= Task instructions =
Starting at the first line of the entries, extract each line up to and including the one that contains "Rendered at 2576 by 1449 pixels.", but leave out the pictures.
BEGIN Stored data
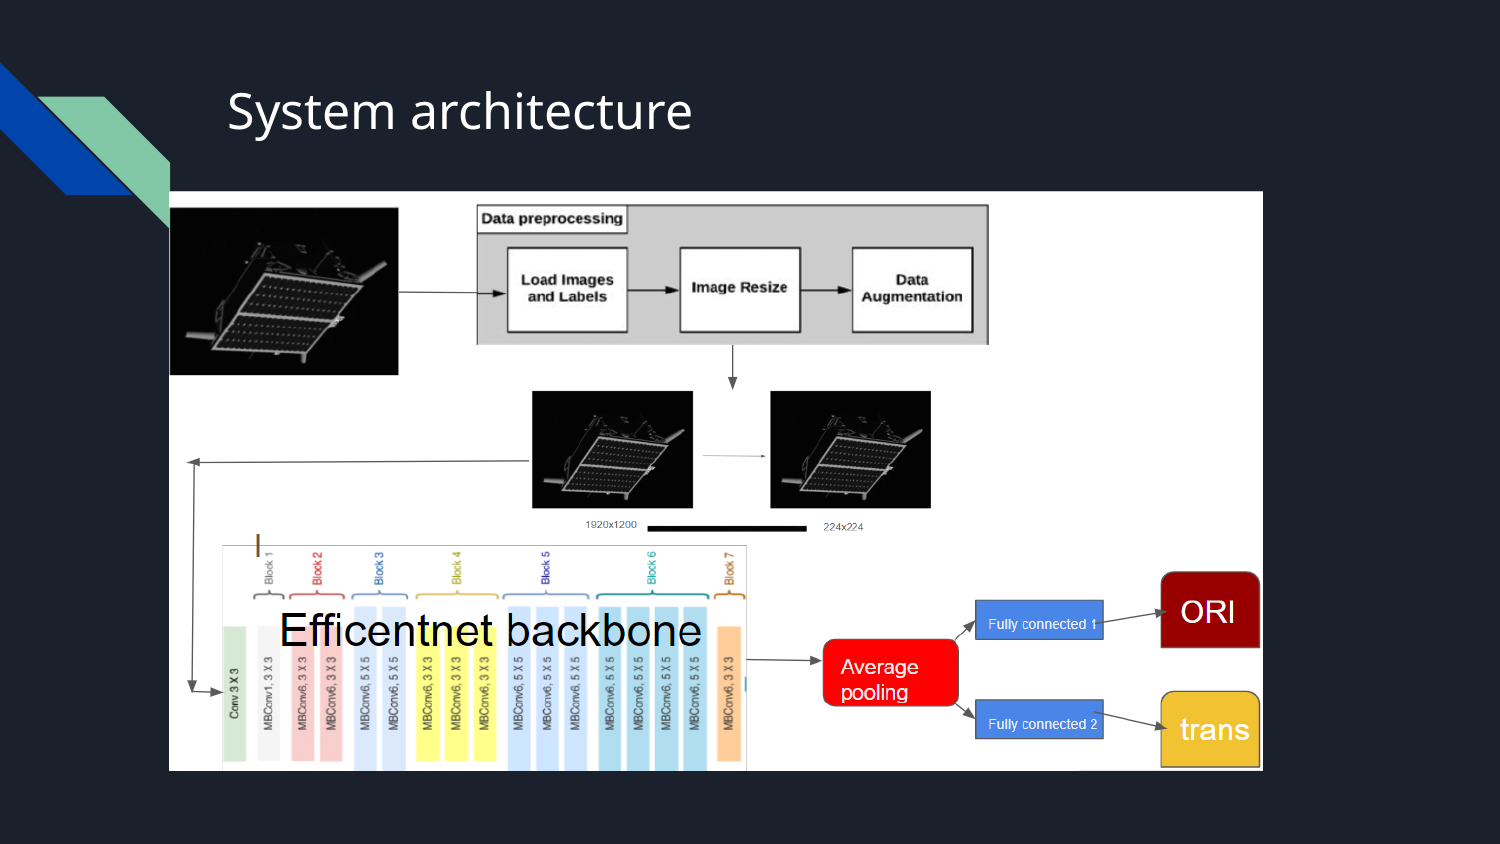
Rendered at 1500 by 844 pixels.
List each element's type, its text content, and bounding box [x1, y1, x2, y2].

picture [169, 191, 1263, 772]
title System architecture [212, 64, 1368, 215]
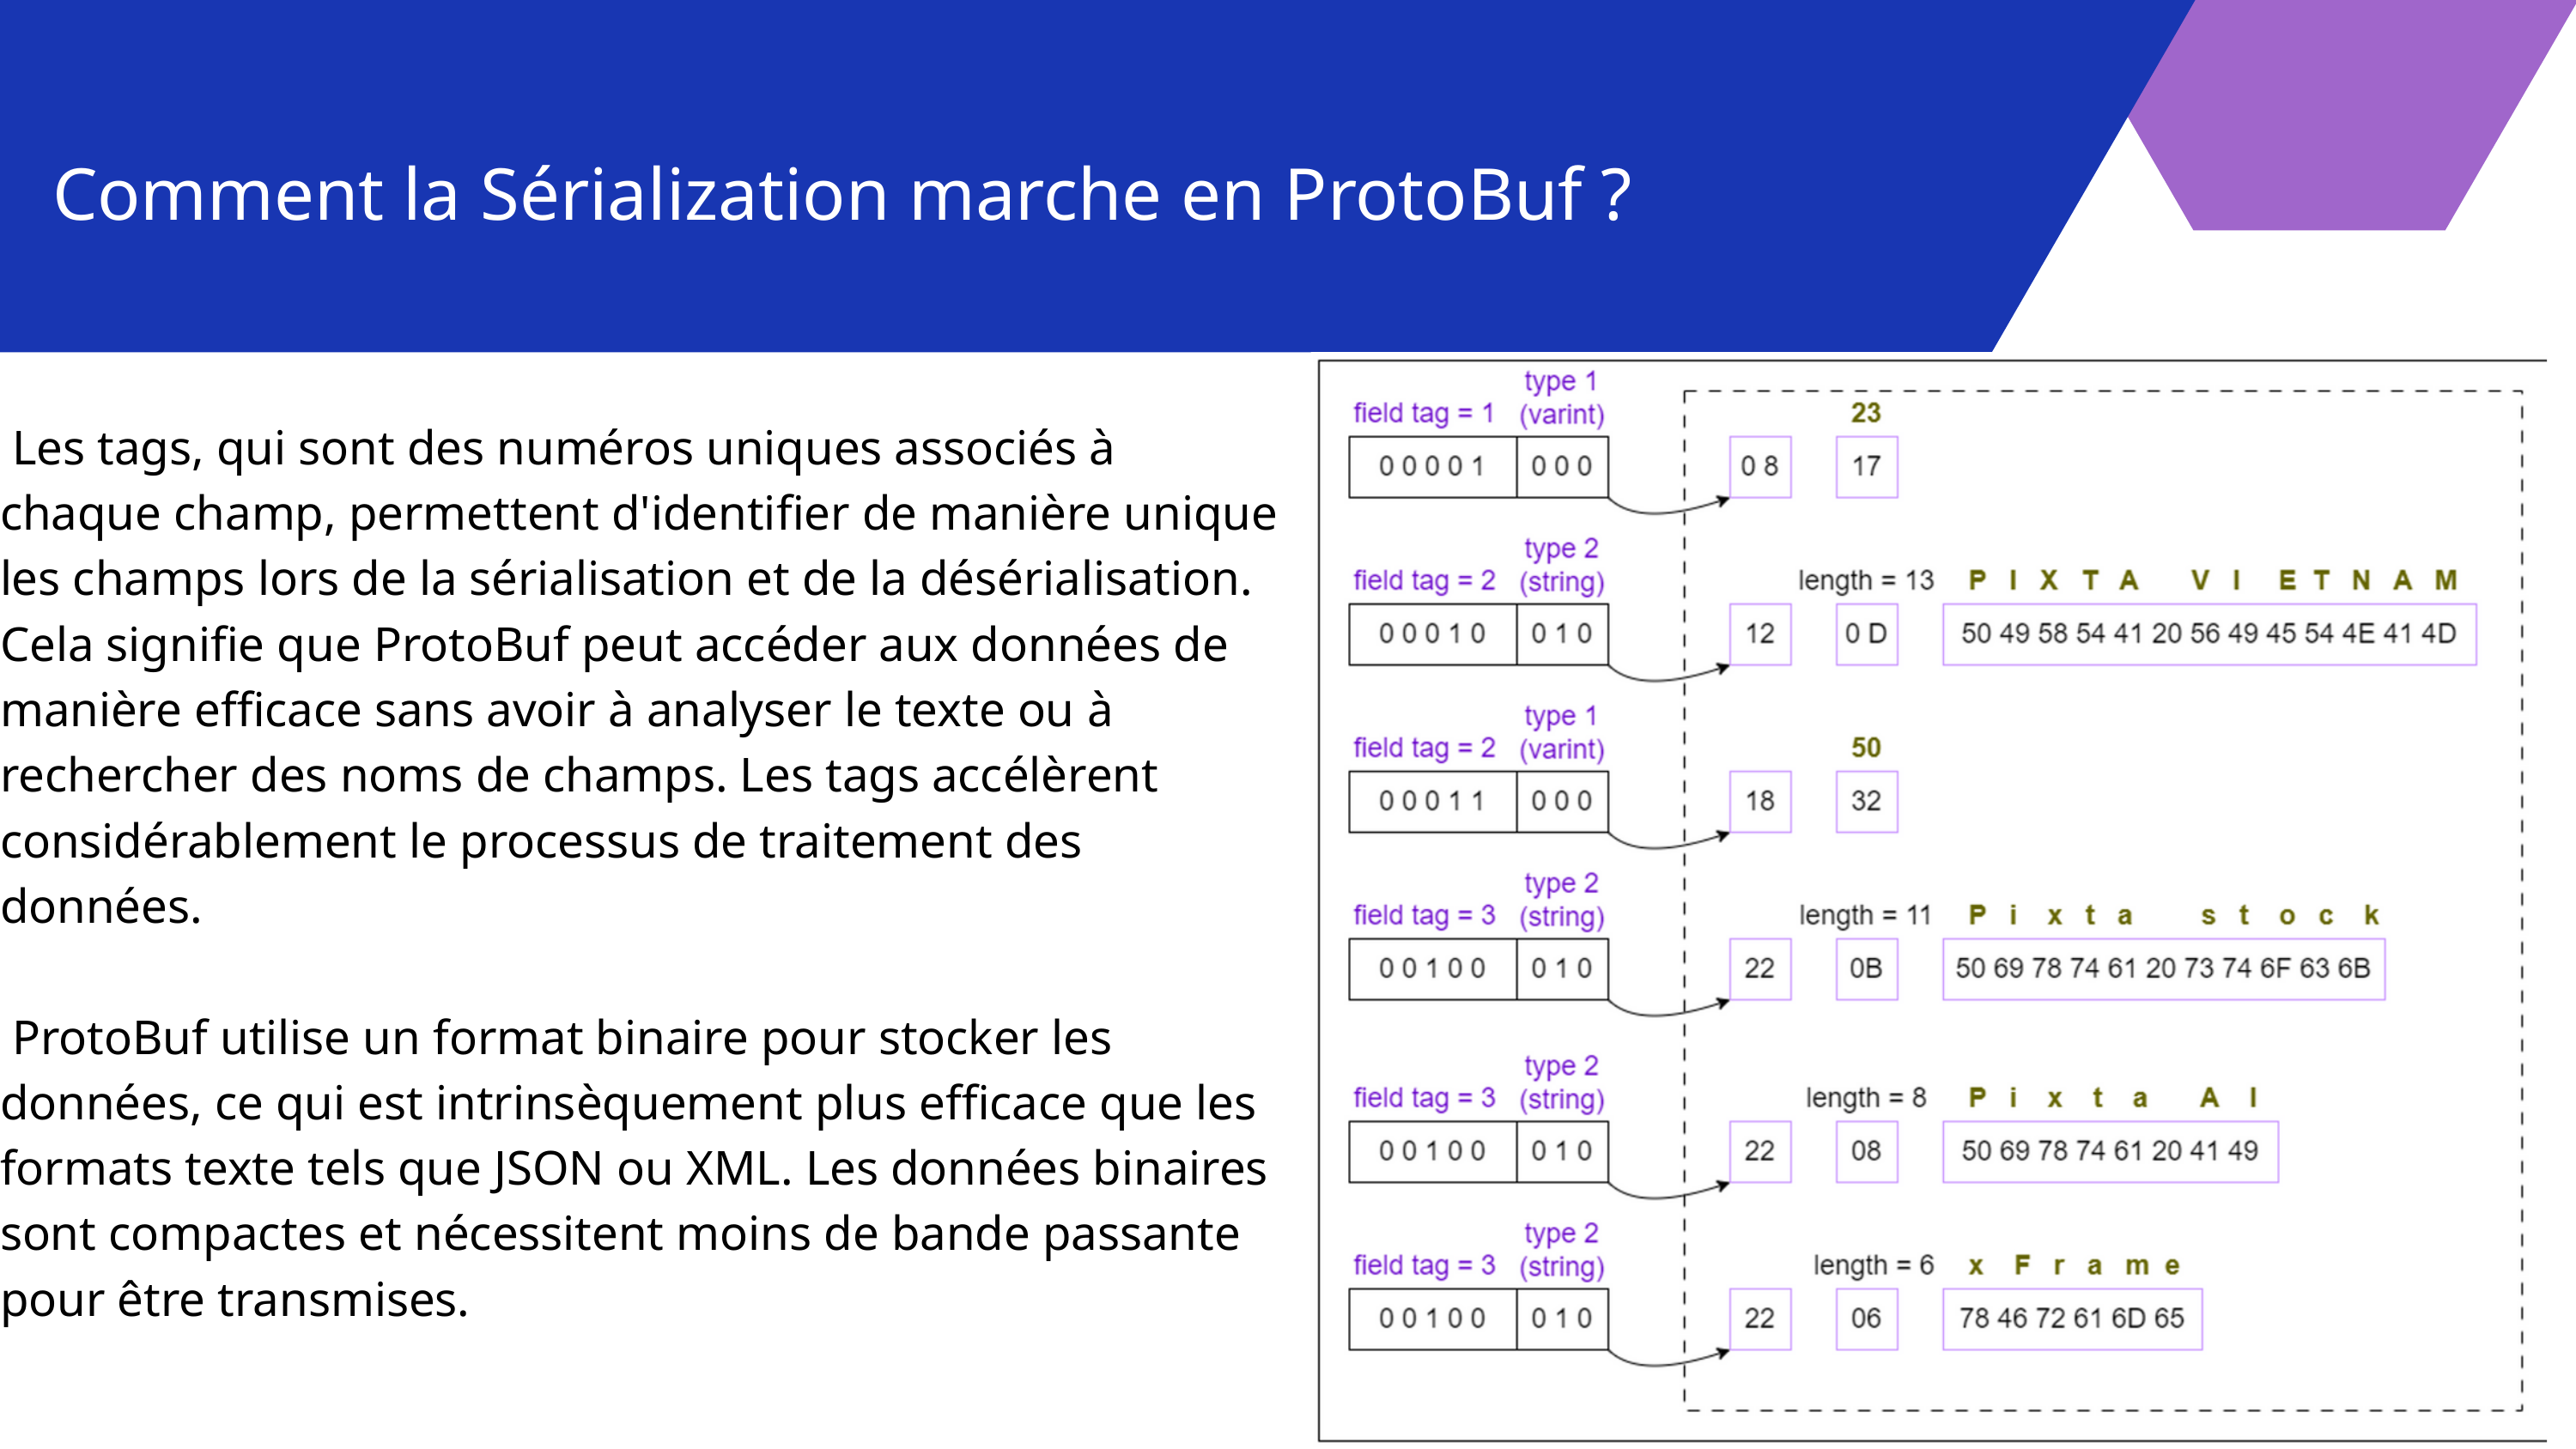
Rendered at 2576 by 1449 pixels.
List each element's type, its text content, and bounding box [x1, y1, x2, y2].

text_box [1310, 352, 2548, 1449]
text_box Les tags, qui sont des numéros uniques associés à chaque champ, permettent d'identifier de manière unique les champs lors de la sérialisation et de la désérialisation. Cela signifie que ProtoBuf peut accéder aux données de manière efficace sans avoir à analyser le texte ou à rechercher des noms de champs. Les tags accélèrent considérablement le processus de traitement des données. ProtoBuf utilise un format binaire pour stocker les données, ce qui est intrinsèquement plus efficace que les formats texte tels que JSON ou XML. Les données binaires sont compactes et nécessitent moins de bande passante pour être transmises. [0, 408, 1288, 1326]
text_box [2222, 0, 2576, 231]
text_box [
END Stored data
= Task result =
Rendered at 1500 by 844 pixels.
List each element's type, its text content, and bounding box [x1, y1, x2, y2].

picture [169, 191, 1263, 772]
title System architecture [212, 64, 1368, 215]
Rendered at 2576 by 1449 pixels.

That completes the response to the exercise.